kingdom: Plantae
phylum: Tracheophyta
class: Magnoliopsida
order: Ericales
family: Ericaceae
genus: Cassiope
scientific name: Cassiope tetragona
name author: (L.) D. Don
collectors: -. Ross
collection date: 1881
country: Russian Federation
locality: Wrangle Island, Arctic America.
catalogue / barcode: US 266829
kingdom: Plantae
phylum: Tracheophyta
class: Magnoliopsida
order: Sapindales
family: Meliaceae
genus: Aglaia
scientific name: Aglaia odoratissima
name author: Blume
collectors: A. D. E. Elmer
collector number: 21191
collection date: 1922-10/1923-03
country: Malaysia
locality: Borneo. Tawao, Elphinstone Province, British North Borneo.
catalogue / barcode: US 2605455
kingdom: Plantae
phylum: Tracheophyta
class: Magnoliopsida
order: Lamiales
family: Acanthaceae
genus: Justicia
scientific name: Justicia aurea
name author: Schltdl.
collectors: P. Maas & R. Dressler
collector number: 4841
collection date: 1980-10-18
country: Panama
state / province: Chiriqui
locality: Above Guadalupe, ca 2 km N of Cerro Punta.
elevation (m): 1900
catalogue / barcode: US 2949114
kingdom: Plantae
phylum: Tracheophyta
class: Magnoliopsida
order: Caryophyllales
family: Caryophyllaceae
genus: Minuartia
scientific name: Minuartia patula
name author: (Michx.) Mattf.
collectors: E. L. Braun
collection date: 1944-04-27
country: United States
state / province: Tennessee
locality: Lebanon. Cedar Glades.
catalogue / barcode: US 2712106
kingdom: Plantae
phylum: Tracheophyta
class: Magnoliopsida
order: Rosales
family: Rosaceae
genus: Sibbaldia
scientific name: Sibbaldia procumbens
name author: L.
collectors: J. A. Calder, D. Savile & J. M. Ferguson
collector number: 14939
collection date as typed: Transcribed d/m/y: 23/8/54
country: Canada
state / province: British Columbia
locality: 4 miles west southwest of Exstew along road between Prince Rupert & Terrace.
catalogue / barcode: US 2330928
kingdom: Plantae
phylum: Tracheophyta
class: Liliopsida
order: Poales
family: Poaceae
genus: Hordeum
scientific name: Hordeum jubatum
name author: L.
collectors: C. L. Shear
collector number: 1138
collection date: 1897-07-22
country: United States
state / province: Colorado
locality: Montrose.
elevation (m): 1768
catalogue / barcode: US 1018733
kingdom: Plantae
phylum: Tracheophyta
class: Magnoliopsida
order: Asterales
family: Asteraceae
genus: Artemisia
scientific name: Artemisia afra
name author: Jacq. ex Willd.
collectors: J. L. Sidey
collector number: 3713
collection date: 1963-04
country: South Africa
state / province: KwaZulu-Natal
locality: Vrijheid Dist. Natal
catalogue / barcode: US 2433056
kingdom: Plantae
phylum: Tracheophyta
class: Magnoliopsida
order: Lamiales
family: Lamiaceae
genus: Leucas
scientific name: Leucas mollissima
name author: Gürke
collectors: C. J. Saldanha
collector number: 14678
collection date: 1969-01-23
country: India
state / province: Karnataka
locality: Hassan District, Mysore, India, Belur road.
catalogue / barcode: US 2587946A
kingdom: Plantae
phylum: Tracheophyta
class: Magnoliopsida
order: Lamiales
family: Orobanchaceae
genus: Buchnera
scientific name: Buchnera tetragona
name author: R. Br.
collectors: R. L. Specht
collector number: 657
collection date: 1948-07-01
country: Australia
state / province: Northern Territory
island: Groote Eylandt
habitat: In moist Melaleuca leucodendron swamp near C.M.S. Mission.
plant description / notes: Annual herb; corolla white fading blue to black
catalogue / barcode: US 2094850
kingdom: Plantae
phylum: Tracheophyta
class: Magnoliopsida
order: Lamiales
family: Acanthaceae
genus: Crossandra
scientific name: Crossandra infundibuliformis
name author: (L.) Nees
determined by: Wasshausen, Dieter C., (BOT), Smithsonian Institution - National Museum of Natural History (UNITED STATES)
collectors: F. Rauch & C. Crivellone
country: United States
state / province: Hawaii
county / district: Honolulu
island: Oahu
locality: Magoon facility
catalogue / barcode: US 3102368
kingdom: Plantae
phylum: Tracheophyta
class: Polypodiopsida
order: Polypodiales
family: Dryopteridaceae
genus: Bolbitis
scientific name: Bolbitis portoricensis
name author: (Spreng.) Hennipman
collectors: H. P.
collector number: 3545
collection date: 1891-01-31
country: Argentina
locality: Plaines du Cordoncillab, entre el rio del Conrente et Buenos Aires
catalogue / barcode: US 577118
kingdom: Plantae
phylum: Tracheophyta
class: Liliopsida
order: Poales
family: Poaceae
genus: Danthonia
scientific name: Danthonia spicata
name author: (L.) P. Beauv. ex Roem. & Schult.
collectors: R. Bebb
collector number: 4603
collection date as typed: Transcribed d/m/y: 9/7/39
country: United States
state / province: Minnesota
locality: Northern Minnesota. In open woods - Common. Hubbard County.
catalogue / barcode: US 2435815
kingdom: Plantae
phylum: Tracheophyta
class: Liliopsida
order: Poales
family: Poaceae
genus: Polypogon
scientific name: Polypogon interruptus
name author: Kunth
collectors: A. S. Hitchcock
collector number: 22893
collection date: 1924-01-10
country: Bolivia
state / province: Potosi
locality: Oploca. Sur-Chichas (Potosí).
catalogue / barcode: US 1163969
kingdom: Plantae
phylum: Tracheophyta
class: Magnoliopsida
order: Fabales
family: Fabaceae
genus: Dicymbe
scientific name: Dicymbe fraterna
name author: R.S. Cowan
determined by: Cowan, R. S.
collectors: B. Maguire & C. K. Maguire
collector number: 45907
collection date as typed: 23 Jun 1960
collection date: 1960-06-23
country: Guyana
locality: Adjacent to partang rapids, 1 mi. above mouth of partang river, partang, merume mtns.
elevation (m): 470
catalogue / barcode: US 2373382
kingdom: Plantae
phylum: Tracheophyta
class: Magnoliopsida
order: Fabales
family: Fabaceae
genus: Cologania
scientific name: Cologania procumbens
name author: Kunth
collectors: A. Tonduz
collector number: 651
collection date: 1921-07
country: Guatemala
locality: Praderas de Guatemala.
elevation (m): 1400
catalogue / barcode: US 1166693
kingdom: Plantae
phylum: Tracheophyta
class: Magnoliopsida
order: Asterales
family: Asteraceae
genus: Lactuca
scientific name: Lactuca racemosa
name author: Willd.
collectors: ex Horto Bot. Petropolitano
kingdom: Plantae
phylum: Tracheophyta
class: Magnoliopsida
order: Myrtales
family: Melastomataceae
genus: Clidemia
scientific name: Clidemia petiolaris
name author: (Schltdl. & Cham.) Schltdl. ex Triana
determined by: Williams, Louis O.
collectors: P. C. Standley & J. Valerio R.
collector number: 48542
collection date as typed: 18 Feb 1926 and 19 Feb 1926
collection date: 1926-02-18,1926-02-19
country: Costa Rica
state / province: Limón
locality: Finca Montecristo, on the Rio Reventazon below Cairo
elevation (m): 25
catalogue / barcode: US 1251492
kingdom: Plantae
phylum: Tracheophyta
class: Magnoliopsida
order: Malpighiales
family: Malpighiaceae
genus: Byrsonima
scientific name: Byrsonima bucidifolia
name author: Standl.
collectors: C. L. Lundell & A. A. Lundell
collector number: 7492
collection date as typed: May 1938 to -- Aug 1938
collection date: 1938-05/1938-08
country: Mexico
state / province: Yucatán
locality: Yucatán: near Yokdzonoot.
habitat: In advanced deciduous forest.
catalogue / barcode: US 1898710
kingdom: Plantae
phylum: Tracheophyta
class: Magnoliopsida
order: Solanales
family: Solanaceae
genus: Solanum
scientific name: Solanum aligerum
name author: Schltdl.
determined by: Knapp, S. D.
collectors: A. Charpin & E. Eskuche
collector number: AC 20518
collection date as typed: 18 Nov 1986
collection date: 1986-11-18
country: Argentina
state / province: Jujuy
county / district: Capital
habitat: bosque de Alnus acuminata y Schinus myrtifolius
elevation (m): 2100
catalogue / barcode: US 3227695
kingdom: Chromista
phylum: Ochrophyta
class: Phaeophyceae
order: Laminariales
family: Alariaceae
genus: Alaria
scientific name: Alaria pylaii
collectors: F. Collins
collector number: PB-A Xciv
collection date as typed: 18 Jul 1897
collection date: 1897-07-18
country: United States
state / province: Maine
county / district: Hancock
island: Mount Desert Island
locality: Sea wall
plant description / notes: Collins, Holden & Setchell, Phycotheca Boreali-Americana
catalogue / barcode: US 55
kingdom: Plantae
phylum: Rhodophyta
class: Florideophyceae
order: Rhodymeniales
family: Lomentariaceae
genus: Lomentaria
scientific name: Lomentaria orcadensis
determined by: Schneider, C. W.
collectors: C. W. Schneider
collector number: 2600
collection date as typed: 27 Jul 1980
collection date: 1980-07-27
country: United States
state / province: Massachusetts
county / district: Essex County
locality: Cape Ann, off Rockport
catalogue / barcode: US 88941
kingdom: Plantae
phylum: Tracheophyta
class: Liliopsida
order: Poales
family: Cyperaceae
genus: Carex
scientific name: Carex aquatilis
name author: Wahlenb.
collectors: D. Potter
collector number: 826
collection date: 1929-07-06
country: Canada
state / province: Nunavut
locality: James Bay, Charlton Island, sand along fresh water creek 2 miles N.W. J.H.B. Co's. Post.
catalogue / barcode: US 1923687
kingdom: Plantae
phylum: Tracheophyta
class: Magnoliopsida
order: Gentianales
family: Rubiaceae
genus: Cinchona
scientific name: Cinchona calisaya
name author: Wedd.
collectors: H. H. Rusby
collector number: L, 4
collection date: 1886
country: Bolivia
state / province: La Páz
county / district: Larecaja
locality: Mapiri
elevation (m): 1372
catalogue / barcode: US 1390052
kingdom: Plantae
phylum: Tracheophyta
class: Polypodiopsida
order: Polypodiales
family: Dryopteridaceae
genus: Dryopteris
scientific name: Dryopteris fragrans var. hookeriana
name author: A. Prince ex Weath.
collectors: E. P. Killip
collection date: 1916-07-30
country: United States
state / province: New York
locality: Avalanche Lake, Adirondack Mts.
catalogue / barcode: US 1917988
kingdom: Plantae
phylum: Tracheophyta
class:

• **SET TASK**:
Arrange the lines of the data above, from the line with "genus: Alaria" to the line with "county / district: Essex County", both included, as a JSON list of strings with one string per line and blank lines left out.

• **RESULT BELOW**:
[
  "genus: Alaria",
  "scientific name: Alaria pylaii",
  "collectors: F. Collins",
  "collector number: PB-A Xciv",
  "collection date as typed: 18 Jul 1897",
  "collection date: 1897-07-18",
  "country: United States",
  "state / province: Maine",
  "county / district: Hancock",
  "island: Mount Desert Island",
  "locality: Sea wall",
  "plant description / notes: Collins, Holden & Setchell, Phycotheca Boreali-Americana",
  "catalogue / barcode: US 55",
  "kingdom: Plantae",
  "phylum: Rhodophyta",
  "class: Florideophyceae",
  "order: Rhodymeniales",
  "family: Lomentariaceae",
  "genus: Lomentaria",
  "scientific name: Lomentaria orcadensis",
  "determined by: Schneider, C. W.",
  "collectors: C. W. Schneider",
  "collector number: 2600",
  "collection date as typed: 27 Jul 1980",
  "collection date: 1980-07-27",
  "country: United States",
  "state / province: Massachusetts",
  "county / district: Essex County"
]